Потому что в траншее лежал труп. Был он присыпан землей и немного попорчен экскаваторным ковшом, но, например, Стеблицкий узнал его мгновенно. Собственно, тот выглядел ненамного хуже, чем в жизни, и, казалось, что вот сейчас он сядет, откашляется, найдет мутным взглядом Стеблицкого и потребует стольник.
Несмотря на отдых, Олег Петрович поймал себя на странной мысли —оказывается, заклейменные проклятьем люди проваливаются отнюдь не в преисподнюю, а на довольно незначительную глубину, поскольку канава была не глубже метра.
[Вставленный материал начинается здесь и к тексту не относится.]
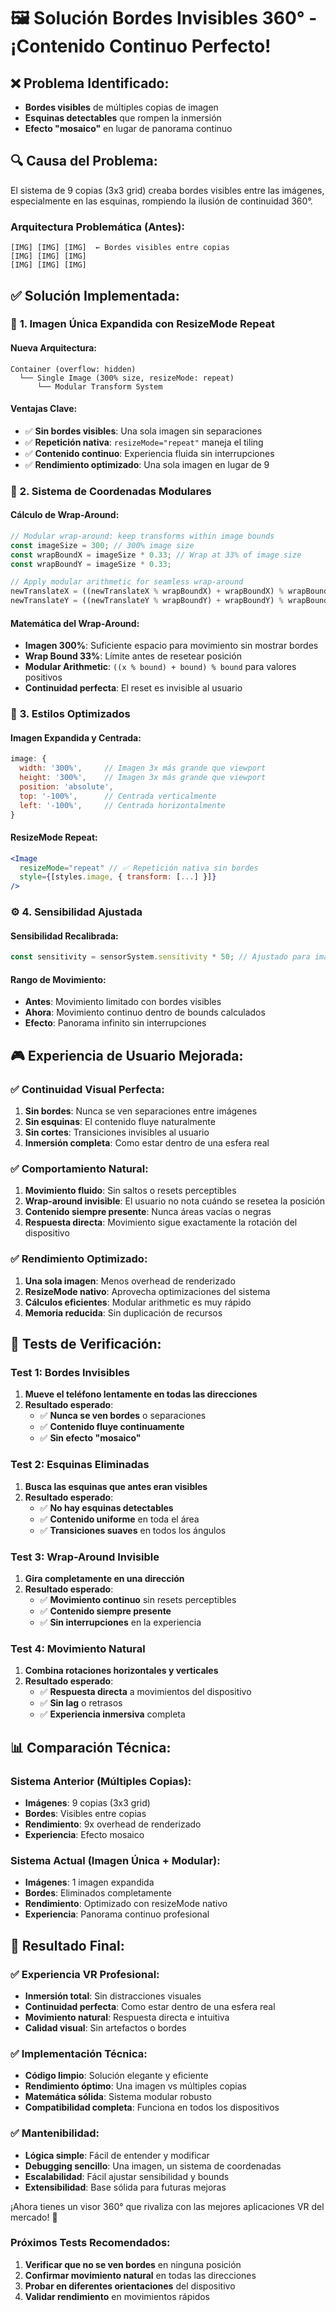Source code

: # 🖼️ Solución Bordes Invisibles 360° - ¡Contenido Continuo Perfecto!

## ❌ **Problema Identificado:**
- **Bordes visibles** de múltiples copias de imagen
- **Esquinas detectables** que rompen la inmersión
- **Efecto "mosaico"** en lugar de panorama continuo

## 🔍 **Causa del Problema:**
El sistema de 9 copias (3x3 grid) creaba bordes visibles entre las imágenes, especialmente en las esquinas, rompiendo la ilusión de continuidad 360°.

### **Arquitectura Problemática (Antes):**
```
[IMG] [IMG] [IMG]  ← Bordes visibles entre copias
[IMG] [IMG] [IMG]
[IMG] [IMG] [IMG]
```

## ✅ **Solución Implementada:**

### 🎯 **1. Imagen Única Expandida con ResizeMode Repeat**

#### **Nueva Arquitectura:**
```
Container (overflow: hidden)
  └── Single Image (300% size, resizeMode: repeat)
      └── Modular Transform System
```

#### **Ventajas Clave:**
- ✅ **Sin bordes visibles**: Una sola imagen sin separaciones
- ✅ **Repetición nativa**: `resizeMode="repeat"` maneja el tiling
- ✅ **Contenido continuo**: Experiencia fluida sin interrupciones
- ✅ **Rendimiento optimizado**: Una sola imagen en lugar de 9

### 🧮 **2. Sistema de Coordenadas Modulares**

#### **Cálculo de Wrap-Around:**
```javascript
// Modular wrap-around: keep transforms within image bounds
const imageSize = 300; // 300% image size
const wrapBoundX = imageSize * 0.33; // Wrap at 33% of image size
const wrapBoundY = imageSize * 0.33;

// Apply modular arithmetic for seamless wrap-around
newTranslateX = ((newTranslateX % wrapBoundX) + wrapBoundX) % wrapBoundX;
newTranslateY = ((newTranslateY % wrapBoundY) + wrapBoundY) % wrapBoundY;
```

#### **Matemática del Wrap-Around:**
- **Imagen 300%**: Suficiente espacio para movimiento sin mostrar bordes
- **Wrap Bound 33%**: Límite antes de resetear posición
- **Modular Arithmetic**: `((x % bound) + bound) % bound` para valores positivos
- **Continuidad perfecta**: El reset es invisible al usuario

### 🎨 **3. Estilos Optimizados**

#### **Imagen Expandida y Centrada:**
```javascript
image: {
  width: '300%',     // Imagen 3x más grande que viewport
  height: '300%',    // Imagen 3x más grande que viewport
  position: 'absolute',
  top: '-100%',      // Centrada verticalmente
  left: '-100%',     // Centrada horizontalmente
}
```

#### **ResizeMode Repeat:**
```jsx
<Image
  resizeMode="repeat" // ✅ Repetición nativa sin bordes
  style={[styles.image, { transform: [...] }]}
/>
```

### ⚙️ **4. Sensibilidad Ajustada**

#### **Sensibilidad Recalibrada:**
```javascript
const sensitivity = sensorSystem.sensitivity * 50; // Ajustado para imagen 300%
```

#### **Rango de Movimiento:**
- **Antes**: Movimiento limitado con bordes visibles
- **Ahora**: Movimiento continuo dentro de bounds calculados
- **Efecto**: Panorama infinito sin interrupciones

## 🎮 **Experiencia de Usuario Mejorada:**

### ✅ **Continuidad Visual Perfecta:**
1. **Sin bordes**: Nunca se ven separaciones entre imágenes
2. **Sin esquinas**: El contenido fluye naturalmente
3. **Sin cortes**: Transiciones invisibles al usuario
4. **Inmersión completa**: Como estar dentro de una esfera real

### ✅ **Comportamiento Natural:**
1. **Movimiento fluido**: Sin saltos o resets perceptibles
2. **Wrap-around invisible**: El usuario no nota cuándo se resetea la posición
3. **Contenido siempre presente**: Nunca áreas vacías o negras
4. **Respuesta directa**: Movimiento sigue exactamente la rotación del dispositivo

### ✅ **Rendimiento Optimizado:**
1. **Una sola imagen**: Menos overhead de renderizado
2. **ResizeMode nativo**: Aprovecha optimizaciones del sistema
3. **Cálculos eficientes**: Modular arithmetic es muy rápido
4. **Memoria reducida**: Sin duplicación de recursos

## 🧪 **Tests de Verificación:**

### **Test 1: Bordes Invisibles**
1. **Mueve el teléfono lentamente en todas las direcciones**
2. **Resultado esperado**:
   - ✅ **Nunca se ven bordes** o separaciones
   - ✅ **Contenido fluye continuamente**
   - ✅ **Sin efecto "mosaico"**

### **Test 2: Esquinas Eliminadas**
1. **Busca las esquinas que antes eran visibles**
2. **Resultado esperado**:
   - ✅ **No hay esquinas detectables**
   - ✅ **Contenido uniforme** en toda el área
   - ✅ **Transiciones suaves** en todos los ángulos

### **Test 3: Wrap-Around Invisible**
1. **Gira completamente en una dirección**
2. **Resultado esperado**:
   - ✅ **Movimiento continuo** sin resets perceptibles
   - ✅ **Contenido siempre presente**
   - ✅ **Sin interrupciones** en la experiencia

### **Test 4: Movimiento Natural**
1. **Combina rotaciones horizontales y verticales**
2. **Resultado esperado**:
   - ✅ **Respuesta directa** a movimientos del dispositivo
   - ✅ **Sin lag** o retrasos
   - ✅ **Experiencia inmersiva** completa

## 📊 **Comparación Técnica:**

### **Sistema Anterior (Múltiples Copias):**
- **Imágenes**: 9 copias (3x3 grid)
- **Bordes**: Visibles entre copias
- **Rendimiento**: 9x overhead de renderizado
- **Experiencia**: Efecto mosaico

### **Sistema Actual (Imagen Única + Modular):**
- **Imágenes**: 1 imagen expandida
- **Bordes**: Eliminados completamente
- **Rendimiento**: Optimizado con resizeMode nativo
- **Experiencia**: Panorama continuo profesional

## 🎯 **Resultado Final:**

### ✅ **Experiencia VR Profesional:**
- **Inmersión total**: Sin distracciones visuales
- **Continuidad perfecta**: Como estar dentro de una esfera real
- **Movimiento natural**: Respuesta directa e intuitiva
- **Calidad visual**: Sin artefactos o bordes

### ✅ **Implementación Técnica:**
- **Código limpio**: Solución elegante y eficiente
- **Rendimiento óptimo**: Una imagen vs múltiples copias
- **Matemática sólida**: Sistema modular robusto
- **Compatibilidad completa**: Funciona en todos los dispositivos

### ✅ **Mantenibilidad:**
- **Lógica simple**: Fácil de entender y modificar
- **Debugging sencillo**: Una imagen, un sistema de coordenadas
- **Escalabilidad**: Fácil ajustar sensibilidad y bounds
- **Extensibilidad**: Base sólida para futuras mejoras

¡Ahora tienes un visor 360° que rivaliza con las mejores aplicaciones VR del mercado! 🚀

### **Próximos Tests Recomendados:**
1. **Verificar que no se ven bordes** en ninguna posición
2. **Confirmar movimiento natural** en todas las direcciones
3. **Probar en diferentes orientaciones** del dispositivo
4. **Validar rendimiento** en movimientos rápidos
Местные старушки, ахая и охая на все лады, гадали над результатом раскопок. А более всех бесновался сосед —краснорожий мужик в полувоенном бушлате, который обнаружил в траншее свои, сгинувшие неделю назад, кирпичи, безжалостно искрошенные теперь стальным конем. Он страшно и нецензурно кричал, не стесняясь власти, и с каждой минутой бессовестно завышал сумму ущерба. Милиционер морщился на его крики, кирпичом не интересовался вовсе, а более упирал на труп. Труп же признавать никто упорно не хотел, хотя на место происшествия стекалось все больше народу, мужская половина которого склонялась к тому, что кирпича, конечно, жальче.
Бутус мог бы отчасти удовлетворить любознательность ностальгирующего милиционера, потому что без труда опознал в покойнике бедолагу Мыса. Мог, но не захотел. И вообще почувствовал себя так грустно, что, потоптавшись с минуту на свежей, пахнущей смертью земле, ретировался, забыв даже и о кролике в замшевой куртке. Он пошел в город, спиной к закату, подставив ветру свое немытое озлобленное лицо, пытаясь отогнать тошноту, волосатым шаром подкатившую под кадык.
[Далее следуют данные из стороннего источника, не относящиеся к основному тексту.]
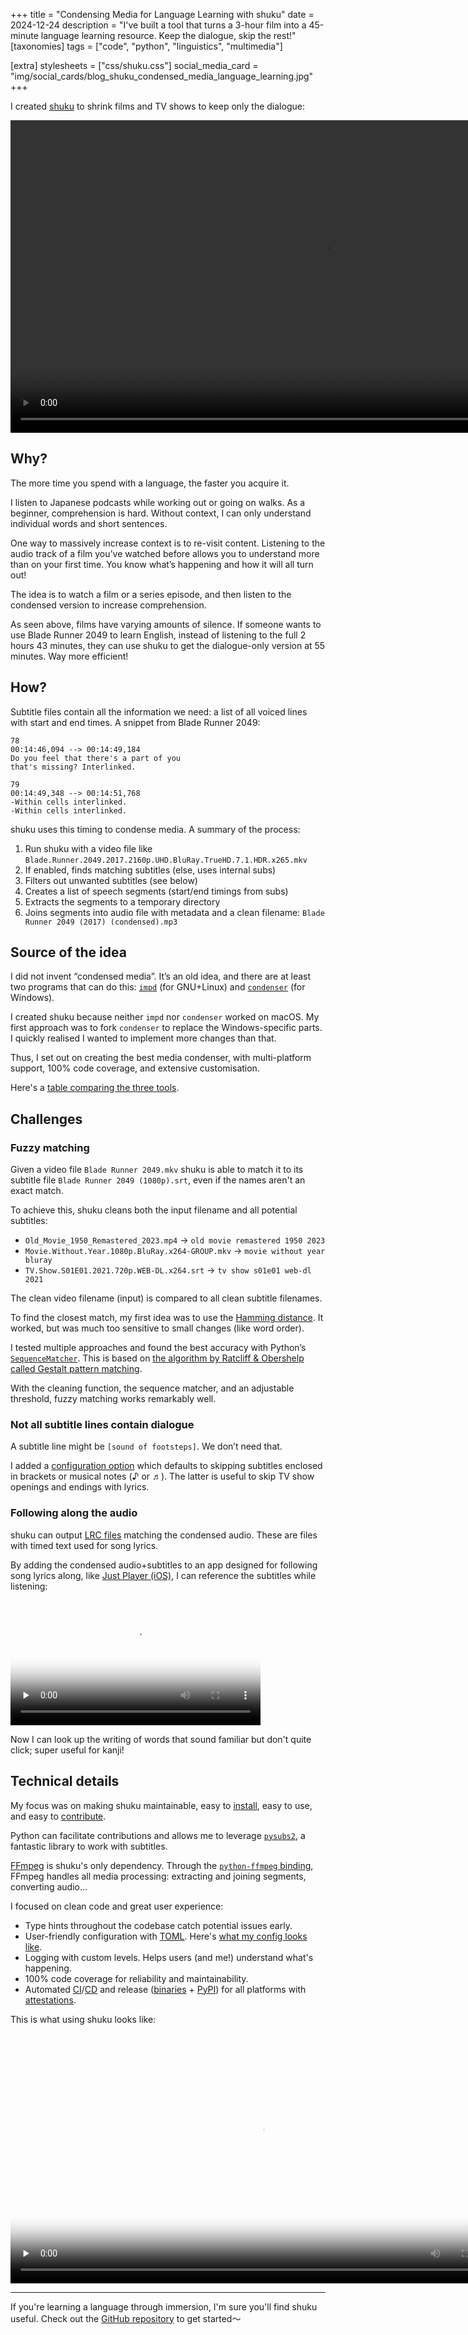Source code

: +++
title = "Condensing Media for Language Learning with shuku"
date = 2024-12-24
description = "I've built a tool that turns a 3-hour film into a 45-minute language learning resource. Keep the dialogue, skip the rest!"
[taxonomies]
tags = ["code", "python", "linguistics", "multimedia"]

[extra]
stylesheets = ["css/shuku.css"]
social_media_card = "img/social_cards/blog_shuku_condensed_media_language_learning.jpg"
+++

I created [shuku](https://github.com/welpo/shuku) to shrink films and TV shows to keep only the dialogue:

<div id="animation-container">
  <noscript>
    <video class="invertible-image" controls muted width="1000" loop="true" autoplay="autoplay" title="shuku demo" src="https://cdn.jsdelivr.net/gh/welpo/shuku/assets/animation_demo/shuku_demo.mov"></video>
  </noscript>
</div>

<script defer src="js/d3.min.js"></script>
<script defer src="js/generated_data.js"></script>
<script defer src="js/script.js"></script>

## Why?

The more time you spend with a language, the faster you acquire it.

I listen to Japanese podcasts while working out or going on walks. As a beginner, comprehension is hard. Without context, I can only understand individual words and short sentences.

One way to massively increase context is to re-visit content. Listening to the audio track of a film you’ve watched before allows you to understand more than on your first time. You know what’s happening and how it will all turn out!

The idea is to watch a film or a series episode, and then listen to the condensed version to increase comprehension.

As seen above, films have varying amounts of silence. If someone wants to use Blade Runner 2049 to learn English, instead of listening to the full 2 hours 43 minutes, they can use shuku to get the dialogue-only version at 55 minutes. Way more efficient!

## How?

Subtitle files contain all the information we need: a list of all voiced lines with start and end times. A snippet from Blade Runner 2049:

```srt
78
00:14:46,094 --> 00:14:49,184
Do you feel that there's a part of you
that's missing? Interlinked.

79
00:14:49,348 --> 00:14:51,768
-Within cells interlinked.
-Within cells interlinked.
```

shuku uses this timing to condense media. A summary of the process:

1. Run shuku with a video file like `Blade.Runner.2049.2017.2160p.UHD.BluRay.TrueHD.7.1.HDR.x265.mkv`
2. If enabled, finds matching subtitles (else, uses internal subs)
3. Filters out unwanted subtitles (see below)
4. Creates a list of speech segments (start/end timings from subs)
5. Extracts the segments to a temporary directory
6. Joins segments into audio file with metadata and a clean filename: `Blade Runner 2049 (2017) (condensed).mp3`

## Source of the idea

I did not invent “condensed media”. It’s an old idea, and there are at least two programs that can do this: [`impd`](https://github.com/Ajatt-Tools/impd) (for GNU+Linux) and [`condenser`](https://github.com/ercanserteli/condenser) (for Windows).

I created shuku because neither `impd` nor `condenser`  worked on macOS. My first approach was to fork `condenser` to replace the Windows-specific parts. I quickly realised I wanted to implement more changes than that.

Thus, I set out on creating the best media condenser, with multi-platform support, 100% code coverage, and extensive customisation.

Here's a [table comparing the three tools](https://github.com/welpo/shuku?tab=readme-ov-file#comparison-with-similar-tools).

## Challenges

### Fuzzy matching

Given a video file `Blade Runner 2049.mkv` shuku is able to match it to its subtitle file `Blade Runner 2049 (1080p).srt`, even if the names aren't an exact match.

To achieve this, shuku cleans both the input filename and all potential subtitles:

- `Old_Movie_1950_Remastered_2023.mp4` → `old movie remastered 1950 2023`
- `Movie.Without.Year.1080p.BluRay.x264-GROUP.mkv` → `movie without year bluray`
- `TV.Show.S01E01.2021.720p.WEB-DL.x264.srt` → `tv show s01e01 web-dl 2021`

The clean video filename (input) is compared to all clean subtitle filenames.

To find the closest match, my first idea was to use the [Hamming distance](https://en.wikipedia.org/wiki/Hamming_distance). It worked, but was much too sensitive to small changes (like word order).

I tested multiple approaches and found the best accuracy with Python’s [`SequenceMatcher`](https://docs.python.org/3/library/difflib.html). This is based on [the algorithm by Ratcliff & Obershelp called Gestalt pattern matching](https://en.wikipedia.org/wiki/Gestalt_pattern_matching).

With the cleaning function, the sequence matcher, and an adjustable threshold, fuzzy matching works remarkably well.

### Not all subtitle lines contain dialogue

A subtitle line might be  `[sound of footsteps]`. We don’t need that.

I added a [configuration option](https://github.com/welpo/shuku?tab=readme-ov-file#line_skip_patterns) which defaults to skipping subtitles enclosed in brackets or musical notes (♪ or ♬). The latter is useful to skip TV show openings and endings with lyrics.

### Following along the audio

shuku can output [LRC files](https://en.wikipedia.org/wiki/LRC_(file_format)) matching the condensed audio. These are files with timed text used for song lyrics.

By adding the condensed audio+subtitles to an app designed for following song lyrics along, like [Just Player (iOS)](https://apps.apple.com/app/just-player-lrc-offine-music/id1134401407), I can reference the subtitles while listening:

<video controls preload="none" class="invertible-image" width="400" poster="media/just_player_poster.webp" title="Just Player with shuku condensed Blade Runner 2049" src="media/just_player.mp4"></video>

Now I can look up the writing of words that sound familiar but don't quite click; super useful for kanji!

## Technical details

My focus was on making shuku maintainable, easy to [install](https://github.com/welpo/shuku?tab=readme-ov-file#installation), easy to use, and easy to [contribute](https://github.com/welpo/shuku/blob/main/CONTRIBUTING.md).

Python can facilitate contributions and allows me to leverage [`pysubs2`](https://github.com/tkarabela/pysubs2), a fantastic library to work with subtitles.

[FFmpeg](https://ffmpeg.org/) is shuku's only dependency. Through the [`python-ffmpeg` binding](https://github.com/jonghwanhyeon/python-ffmpeg), FFmpeg handles all media processing: extracting and joining segments, converting audio…

I focused on clean code and great user experience:

- Type hints throughout the codebase catch potential issues early.
- User-friendly configuration with [TOML](https://toml.io/). Here's [what my config looks like](https://github.com/welpo/dotfiles/blob/main/.config/shuku/shuku.toml).
- Logging with custom levels. Helps users (and me!) understand what's happening.
- 100% code coverage for reliability and maintainability.
- Automated [CI](https://github.com/welpo/shuku/blob/main/.github/workflows/ci.yml)/[CD](https://github.com/welpo/shuku/blob/main/.github/workflows/cd.yml) and release ([binaries](https://github.com/welpo/shuku/releases/) + [PyPI](https://pypi.org/project/shuku/)) for all platforms with [attestations](https://docs.github.com/en/actions/security-for-github-actions/using-artifact-attestations/using-artifact-attestations-to-establish-provenance-for-builds).

This is what using shuku looks like:

<video controls preload="none" width="800" poster="media/cli_poster.webp" title="shuku demo" src="https://cdn.jsdelivr.net/gh/welpo/shuku/assets/cli_demo/shuku_demo.mp4"></video>

---

If you're learning a language through immersion, I'm sure you'll find shuku useful. Check out the [GitHub repository](https://github.com/welpo/shuku) to get started〜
Олег Петрович не заметил ухода своего врага. Он был потрясен —в реальности происходящего уже нельзя было сомневаться. Это вам не сладкие птицы юга! В катавасию вмешались официальные лица —они составят протокол с подписями и гербовой печатью, они раскрутят должностную карусель... они пустят по следу собак... ручные кандалы... арестантские роты... вот и собака, кстати, лежит, окоченевшая как камень... и мертвое тело... и вот он, свидетель... или соучастник?!